When his QSM became public he was overwhelmed by the support he received. Familiar, and not so familiar, faces offered congratulations.
Allan says it is reward for his efforts — as one of the letters of support says, many people see the movie industry as a pure money-making exercise, but that is not the case.
It is especially not the case for Allan, who invests so much in the facilities and equipment, as well as collecting and preserving cinema history.
Good movie-making is story-telling, and Allan's story would be worthy of a movie.
I wrote in 2007 at the cinema's 75th birthday 'People spoke before the screenings that day — various speakers, but all with one real message. Movies are magic, and Te Awamutu is lucky.
To celebrate that day Regent Theatre screened the New Zealand premier of Miss Potter.
Five years earlier Te Awamutu hosted the New Zealand premier of one of the year's
biggest films A Beautiful Mind and in 2004 we had the premier of Her Majesty.
For the 60th birthday Te Awamutu had the New Zealand premier of My Girl.
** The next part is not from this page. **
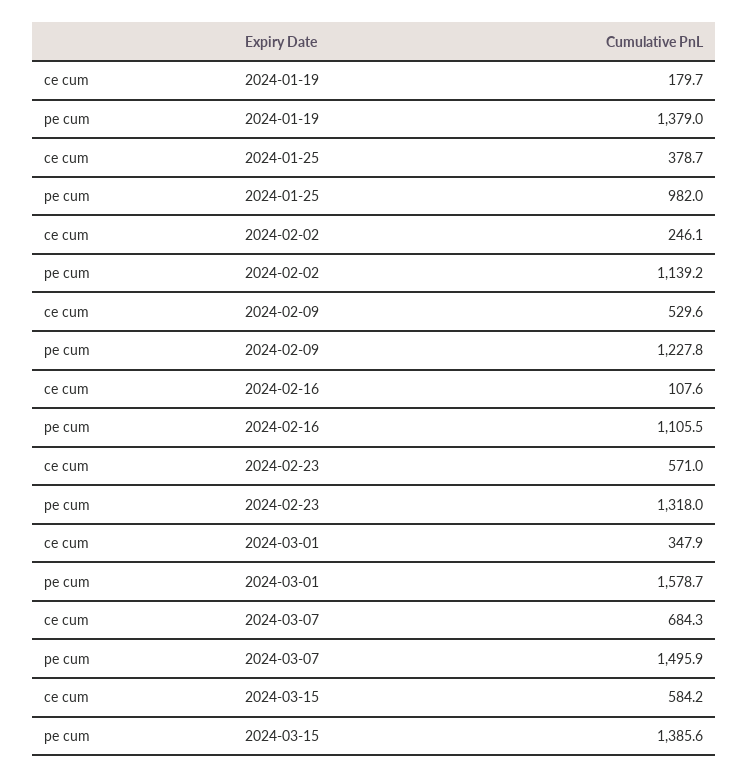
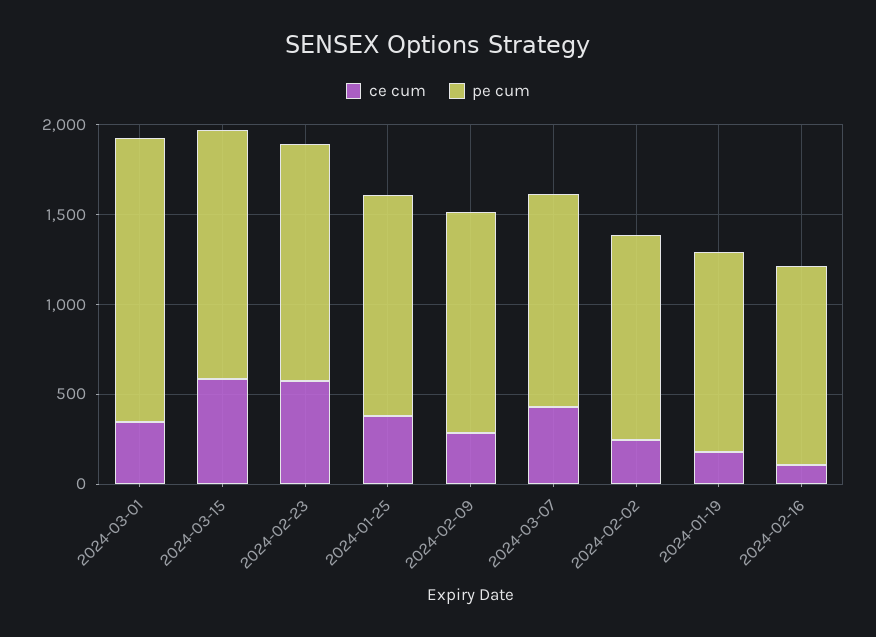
pe cum, 2024-01-19: 1379 -> 1100
pe cum, 2024-01-25: 982 -> 1200
ce cum, 2024-02-09: 529.6 -> 300
ce cum, 2024-03-07: 684.3 -> 400
pe cum, 2024-03-07: 1495.9 -> 1200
And Allan's passion for theatre extends beyond his own business — he has published numerous volumes on the history of regional cinema and specific theatres which are housed in museums and libraries.
His latest effort, at considerable personal expense, was published last year and marked the completion of years of research into New Zealand cinemas.
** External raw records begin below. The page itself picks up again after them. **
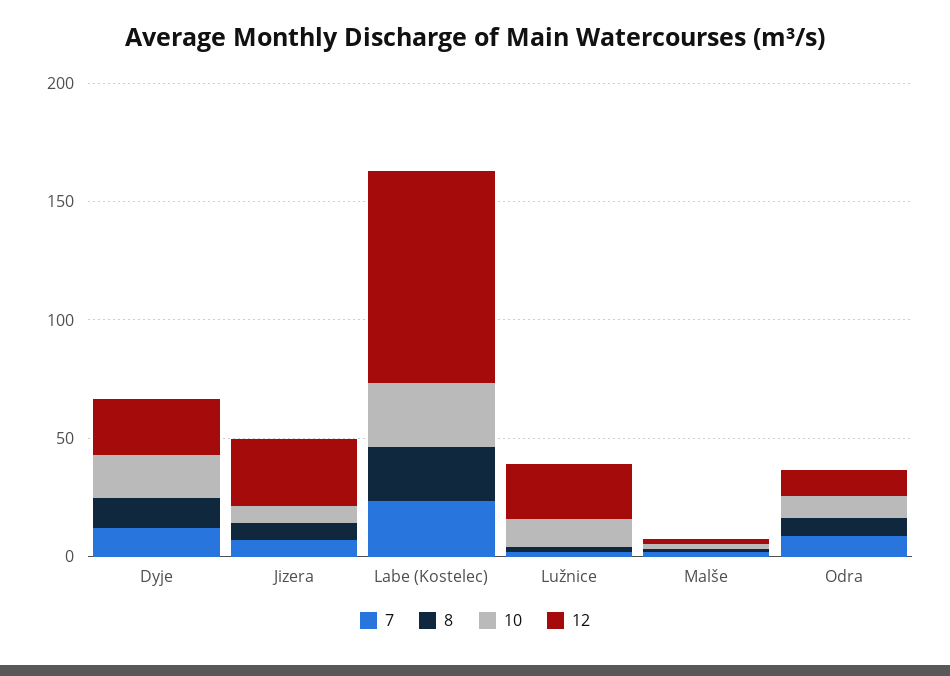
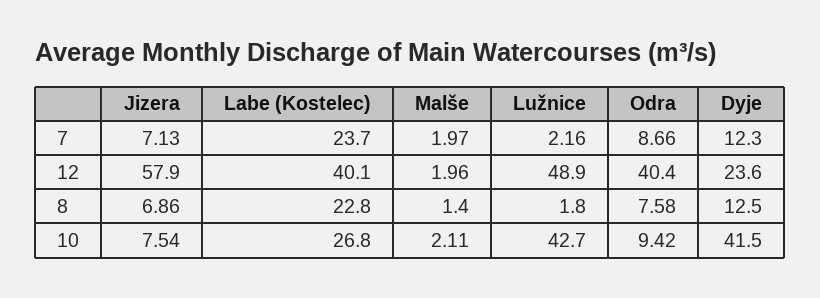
10, Dyje: 20 -> 41.5
12, Jizera: 30 -> 57.9
12, Labe (Kostelec): 90 -> 40.1
10, Lužnice: 10 -> 42.7
12, Lužnice: 20 -> 48.9
12, Odra: 10 -> 40.4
That work was the Cinemas of Auckland — The History of Auckland Cinemas, all 53 volumes.
He then had 26 copies of each set made to be boxed up and donated to museums and libraries around the city.
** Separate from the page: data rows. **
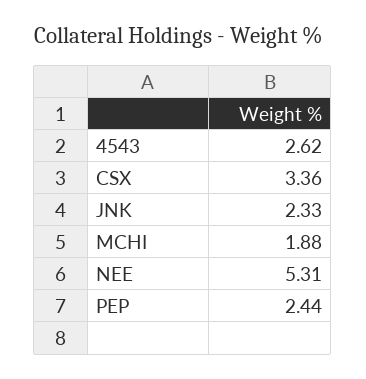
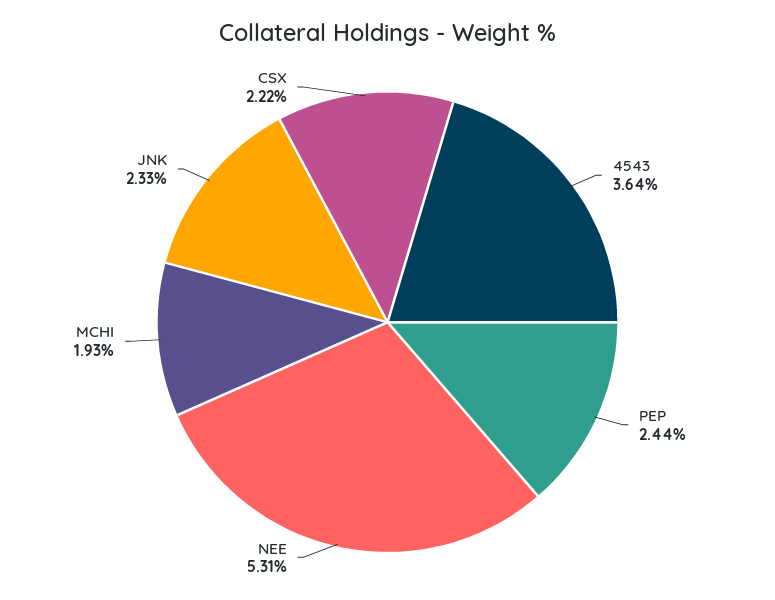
4543: 2.62 -> 3.64
CSX: 3.36 -> 2.22
MCHI: 1.88 -> 1.93

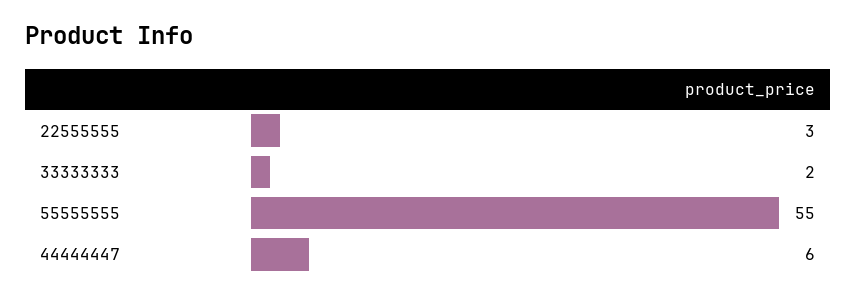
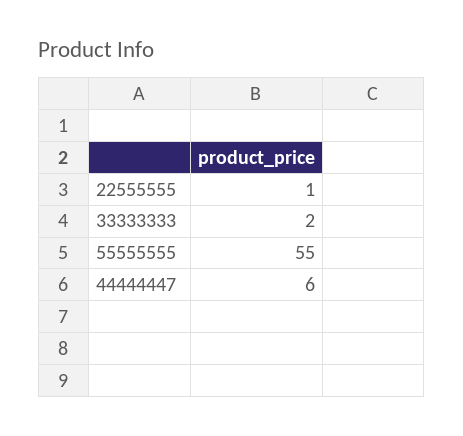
22555555: 3 -> 1

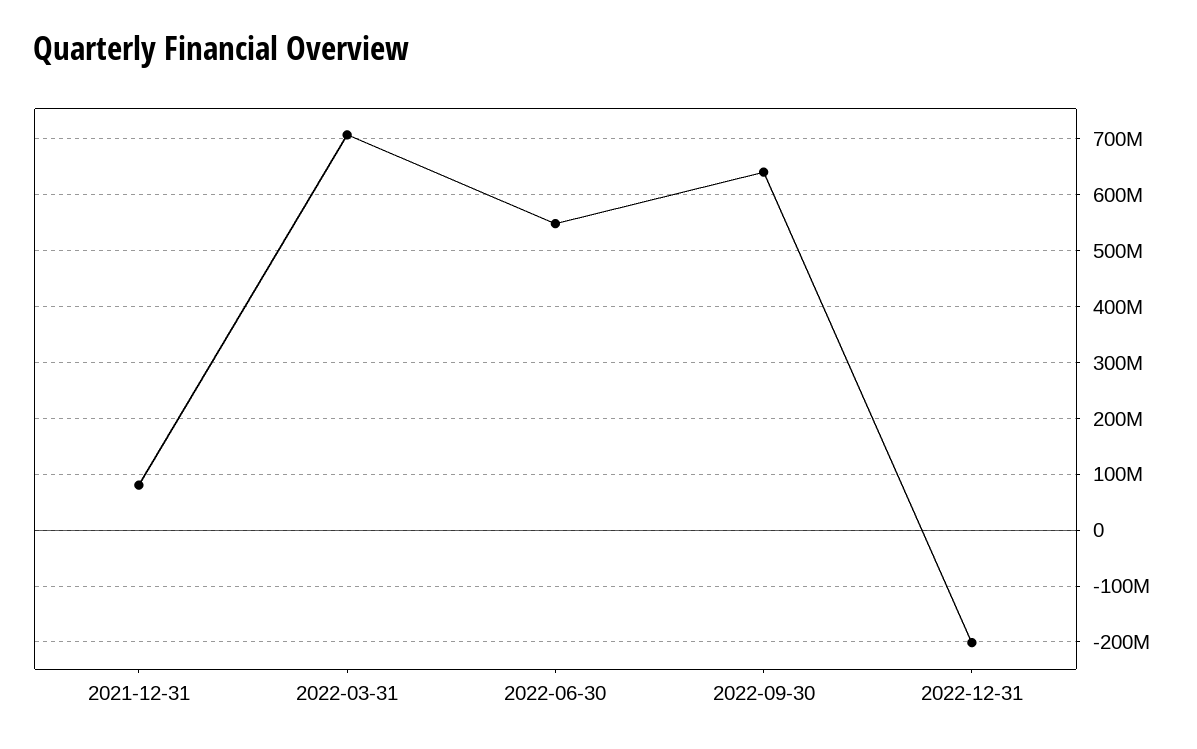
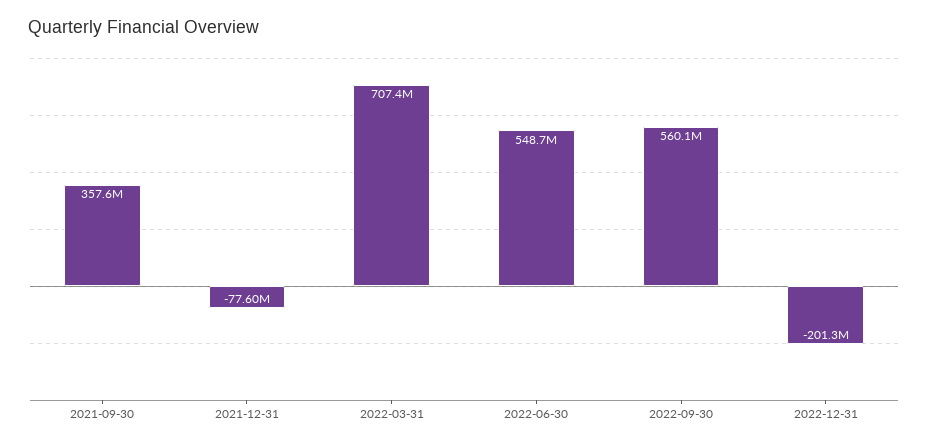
2021-12-31: 80000000 -> -77600000
2022-09-30: 640000000 -> 560100000
2021-09-30: none -> 357600000

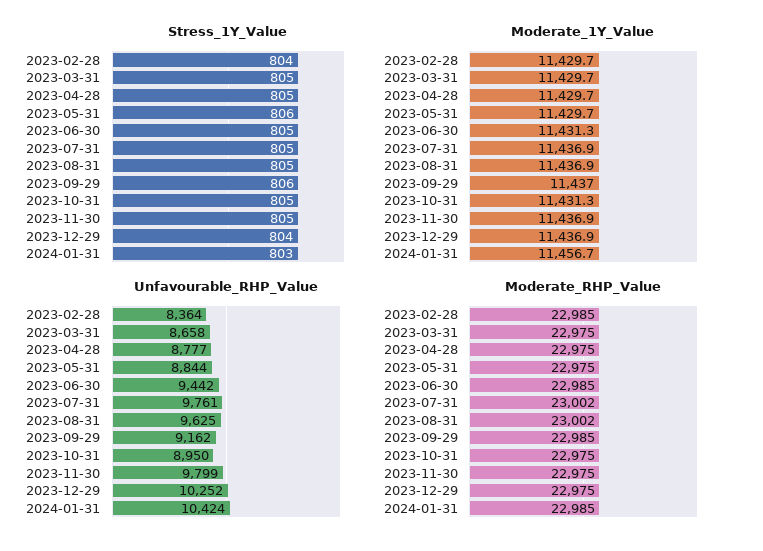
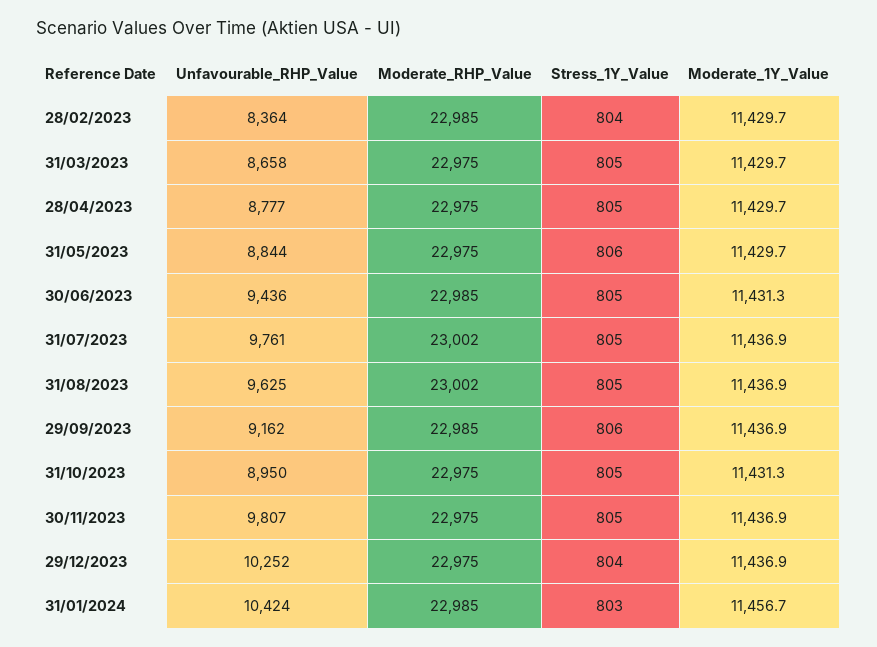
Moderate_1Y_Value, 2023-09-29: 11437 -> 11436.9
Unfavourable_RHP_Value, 2023-06-30: 9442 -> 9436
Unfavourable_RHP_Value, 2023-11-30: 9799 -> 9807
His first research was into the theatres of South Auckland — about 30 years ago.
He then did a two part series on Te Awamutu cinemas, first the Empire and then his own theatre to coincide with the celebration of 100 years of cinema in 1996.
A goal was to fully research and document the over 100 exhibitors that have operated in Auckland — and he believes the finished product is close to 100 per cent — 11 years on from when it was started.
And he wasn't the first to start the project — but he is the one who got it done.
Allan was part of a group which was meeting regularly and they were researching Auckland cinemas and sharing information — back then by fax.
But people left the group or passed away and the information was again in danger of being lost.
Allan dealt the best he could with families to get material, but much also had to be done again.
He was also particular about the sources and accuracy of the information to make sure it was as correct as possible.
About 10 years before the material was published Allan asked local woman Leigh Leslie to assist him, initially editing and indexing the material.
As the scale of the project became evident, he employed Leigh to put the material together into the volumes.
The pair were also double checking all the provided material, plus continuing to research and find new material to add to the books — right up to a week before they were deemed complete.
Much of the documented material was backed up by interviewing people who had been involved in the industry.
"We conducted over 130 interviews," says Allan.
He also credits John Walls of Papatoetoe for making an invaluable contribution.
"John came on board and was responsible for a lot of the research and providing a wealth of information," says Allan.
"He also proofed a great deal of material and identified what he thought was misinformation that needed further checking."
Allan believes the works will be of use to social historians, media studies students and anyone interested in the history of cinema and/or Auckland city.
He considers it his gift to the industry he loves so much and says it is to honour his friend and mentor Colin Greenslade, who died at the end of 2018.
"I have known Colin since the mid-1960s and he gave me valuable advice when I got my first cinema,' says Allan.
"He was providing a lot of valuable material — enough for his own volume.
Allan says he has done enough now — "this is the last one".
"It takes too much time and too much money," he says.
"I have enough to do running The Regent, keeping up with the films and changes in the industry."